At the start of the pandemic, I was a full time freelance journalist. I always had work to do for various different magazines. I rarely took time off, unless it was a planned holiday. I’ve been very lucky that in over 25 years of freelancing, I have always had work. When the lockdown was announced, one of my employers, a regional publisher, emailed me immediately to say that I shouldn’t do any more work for him until we knew what was going to happen. It was a big contract – 50 per cent of my business and it was a massive blow, especially as it happened overnight. At first I hoped the work might come back, but over recent weeks, it became clear that I, like many other people in my industry and others, would never be getting that contract back.
I need to work, so I had to look for other things to do. I have always loved art and craft, ever since I was a small child, and it’s been something that I have been able to incorporate in my writing work in a minor way. I started posting lots of my projects on Instagram on a daily basis, just as a way of keeping focused and busy. Someone in the town where I live saw these and asked if I’d ever considered teaching art, and if so, would I like to run some Zoom workshops for the charity that she works for. I had never used Zoom, or taught arts and crafts, but I thought, why not? Now is the time to take some new opportunities if ever there was one. I was booked for four classes and so far I’ve covered simple printing, flower pounding, making books and paper collaging.
Every other Tuesday, I have been setting up my table, my laptop and my coffee, assembling the kit and teaching for an hour. This is my potato printing station.

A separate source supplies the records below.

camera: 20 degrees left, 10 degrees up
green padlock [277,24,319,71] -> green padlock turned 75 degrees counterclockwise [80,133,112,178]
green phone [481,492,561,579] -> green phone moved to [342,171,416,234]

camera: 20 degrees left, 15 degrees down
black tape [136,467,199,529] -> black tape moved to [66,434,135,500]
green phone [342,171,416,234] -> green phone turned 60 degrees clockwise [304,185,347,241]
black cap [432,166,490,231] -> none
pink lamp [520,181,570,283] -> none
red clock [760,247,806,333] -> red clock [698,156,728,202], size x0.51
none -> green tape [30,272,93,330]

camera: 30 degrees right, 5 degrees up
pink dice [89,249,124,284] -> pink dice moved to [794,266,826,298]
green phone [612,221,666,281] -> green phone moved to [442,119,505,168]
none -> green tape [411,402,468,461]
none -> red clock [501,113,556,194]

As I’ve said before on my blog, painting and drawing is one of my coping mechanisms. In the past it has helped to keep me going through bouts of chronic illness. It has certainly kept me on the level in recent weeks. If I began to have worrying thoughts, I would stay up early or late to find some silence and solitude, where I could paint and draw the flowers that I love. I began to post my paintings on Instagram and Twitter, resulting in some unexpected sales and commissions. This is continuing and it’s something I am looking to expand further.
These two pictures are of flowers that I’ve grown in the garden from seeds, and turned into small oil paintings. The little striped Rye Pottery jars came from a charity shop last year. Everything I am doing seems a part of the same circle. These pictures sold very quickly and now I am doing some more for people who have requested them. It seems to be bringing something positive out of a potentially negative situation.

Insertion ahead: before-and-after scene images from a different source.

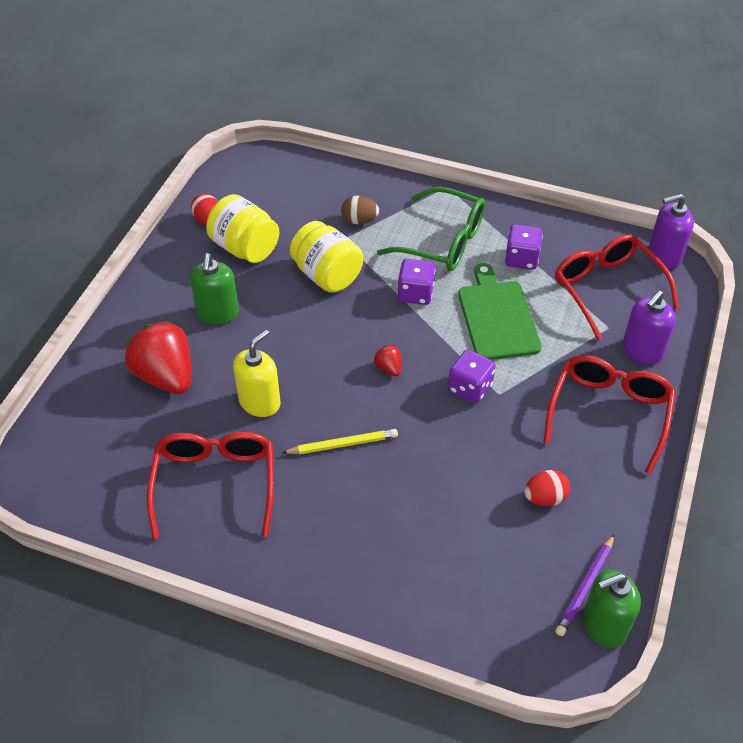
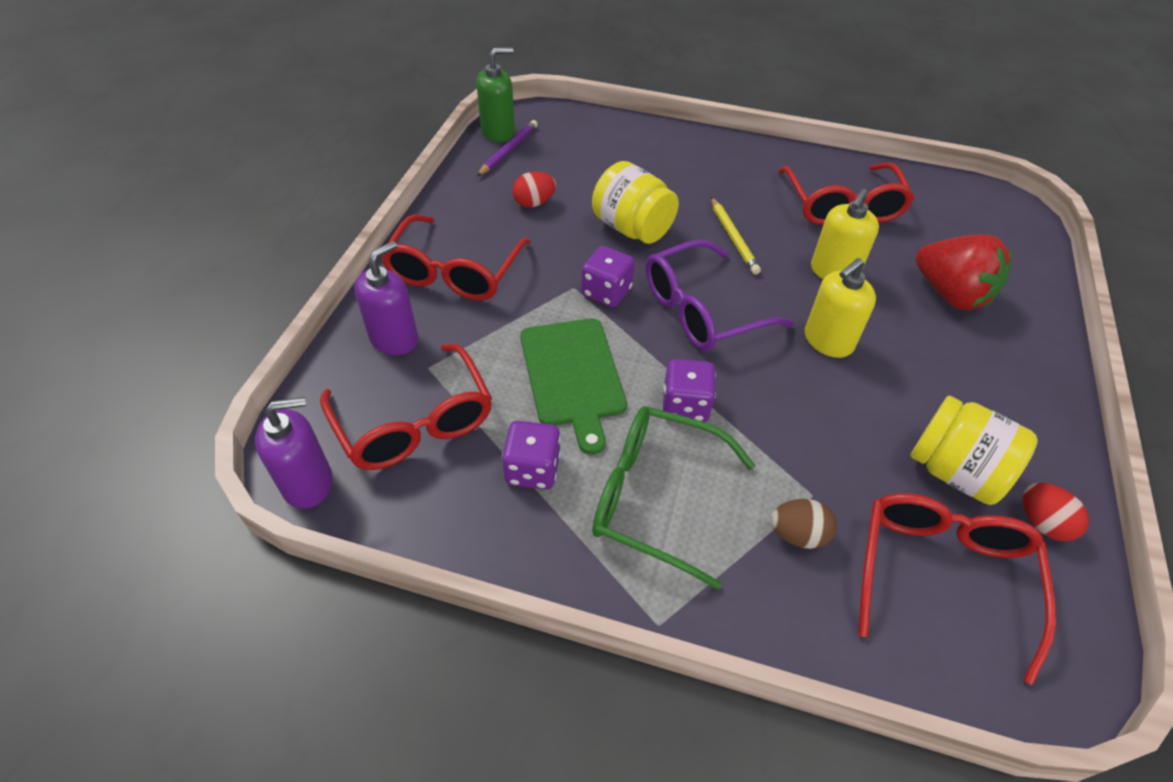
camera: 175 degrees right, 0 degrees up
green soap dispenser [190,253,239,325] -> none
yellow pencil [282,429,398,455] -> yellow pencil turned 90 degrees counterclockwise [711,197,761,275]
yellow jar [290,221,363,293] -> yellow jar moved to [592,161,679,244]
red strawberry [374,345,401,376] -> purple glasses [646,239,794,351]
none -> yellow soap dispenser [805,258,876,358]
none -> red glasses [858,493,1056,685]

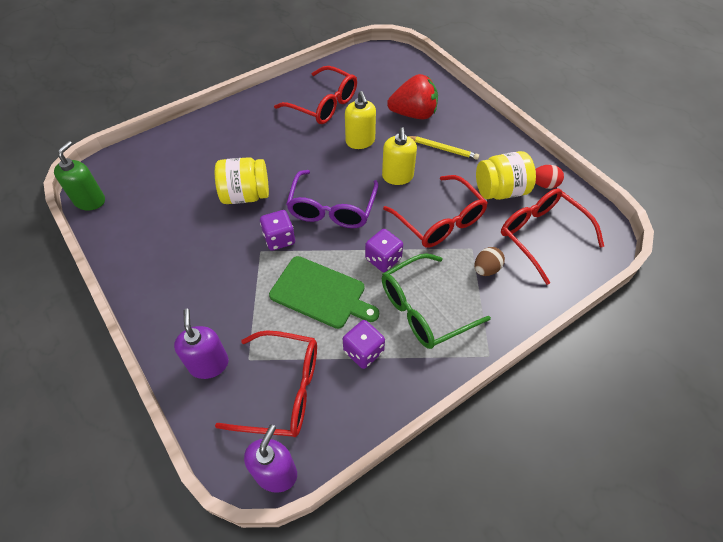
camera: 50 degrees left, 5 degrees up
red glasses [381,215,531,301] -> red glasses moved to [383,175,488,248]
purple pencil [477,120,538,176] -> none
red egg [512,172,556,208] -> none
yellow pencil [711,197,761,275] -> yellow pencil moved to [408,136,479,160]

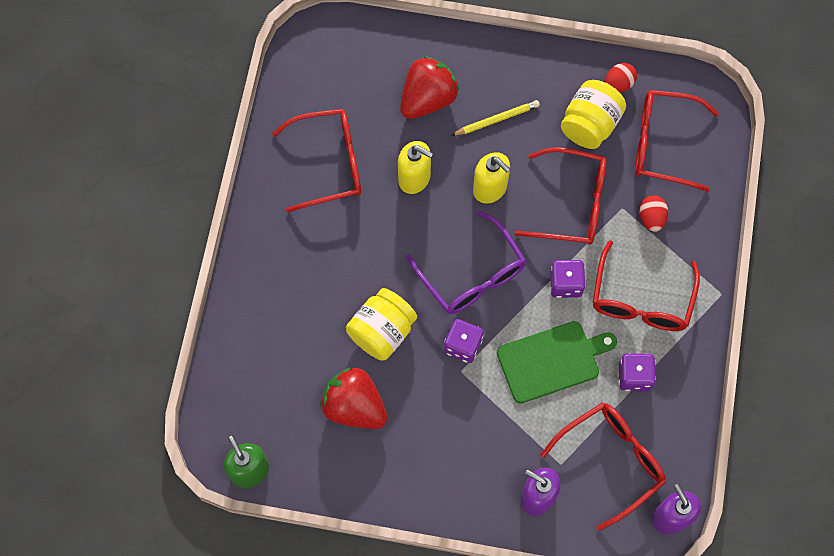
camera: 45 degrees left, 15 degrees up
green glasses [382,253,491,349] -> red glasses [592,240,700,331]
brown egg [474,247,505,276] -> red egg [639,195,668,232]
none -> red strawberry [320,367,388,429]

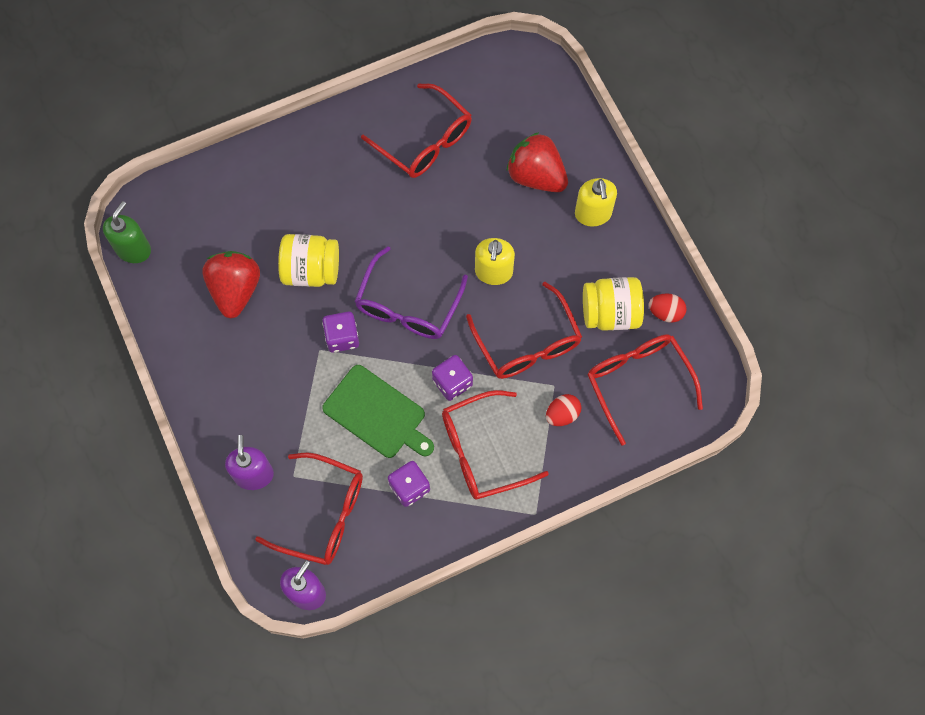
camera: 55 degrees right, 0 degrees up
yellow soap dispenser [398,141,433,194] -> yellow soap dispenser moved to [575,178,617,226]
red strawberry [400,56,459,119] -> red strawberry turned 150 degrees counterclockwise [507,132,568,192]
yellow pencil [451,100,540,136] -> none

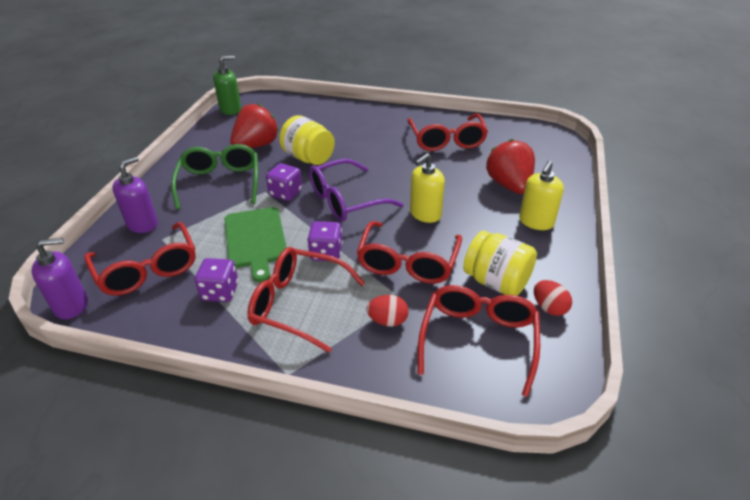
camera: 40 degrees right, 30 degrees down
none -> green glasses [171,144,258,210]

I’ve also started writing a novel. I’m not sure how that will pan out – it’s really not an easy thing to do, and I’ve considered giving up several times, but we shall see. Currently, I’m 35,000 words in. Of course, it has a garden theme. No surprises there!
I’m sure there will be hard times ahead: there are strong predictions of second waves of Covid 19, and of life never returning back to the way it was. The reality is that none of us knows. I’ve found a way to get through for now. It might change again. Until then you’ll either find me at the laptop, downstairs in the kitchen with paint everywhere, or failing that – watering the garden.